EXERCISE DETAILS>
Given the records below, pull every line with the word "center" into the answer.

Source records
***
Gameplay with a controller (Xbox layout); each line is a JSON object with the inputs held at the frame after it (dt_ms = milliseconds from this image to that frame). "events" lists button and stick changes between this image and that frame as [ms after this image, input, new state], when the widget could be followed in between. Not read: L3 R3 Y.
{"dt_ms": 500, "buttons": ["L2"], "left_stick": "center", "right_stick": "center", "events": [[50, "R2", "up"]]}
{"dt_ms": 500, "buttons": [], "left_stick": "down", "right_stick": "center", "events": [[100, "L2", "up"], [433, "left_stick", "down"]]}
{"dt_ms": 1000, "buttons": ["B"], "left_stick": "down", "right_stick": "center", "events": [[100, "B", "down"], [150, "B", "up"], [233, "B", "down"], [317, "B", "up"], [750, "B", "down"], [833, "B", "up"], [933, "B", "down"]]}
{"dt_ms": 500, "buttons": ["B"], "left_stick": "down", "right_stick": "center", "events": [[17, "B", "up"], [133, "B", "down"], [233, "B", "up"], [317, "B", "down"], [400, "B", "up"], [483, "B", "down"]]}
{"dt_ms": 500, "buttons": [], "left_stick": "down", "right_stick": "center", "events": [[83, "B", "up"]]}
***
OUTPUT BELOW>
{"dt_ms": 500, "buttons": ["L2"], "left_stick": "center", "right_stick": "center", "events": [[50, "R2", "up"]]}
{"dt_ms": 500, "buttons": [], "left_stick": "down", "right_stick": "center", "events": [[100, "L2", "up"], [433, "left_stick", "down"]]}
{"dt_ms": 1000, "buttons": ["B"], "left_stick": "down", "right_stick": "center", "events": [[100, "B", "down"], [150, "B", "up"], [233, "B", "down"], [317, "B", "up"], [750, "B", "down"], [833, "B", "up"], [933, "B", "down"]]}
{"dt_ms": 500, "buttons": ["B"], "left_stick": "down", "right_stick": "center", "events": [[17, "B", "up"], [133, "B", "down"], [233, "B", "up"], [317, "B", "down"], [400, "B", "up"], [483, "B", "down"]]}
{"dt_ms": 500, "buttons": [], "left_stick": "down", "right_stick": "center", "events": [[83, "B", "up"]]}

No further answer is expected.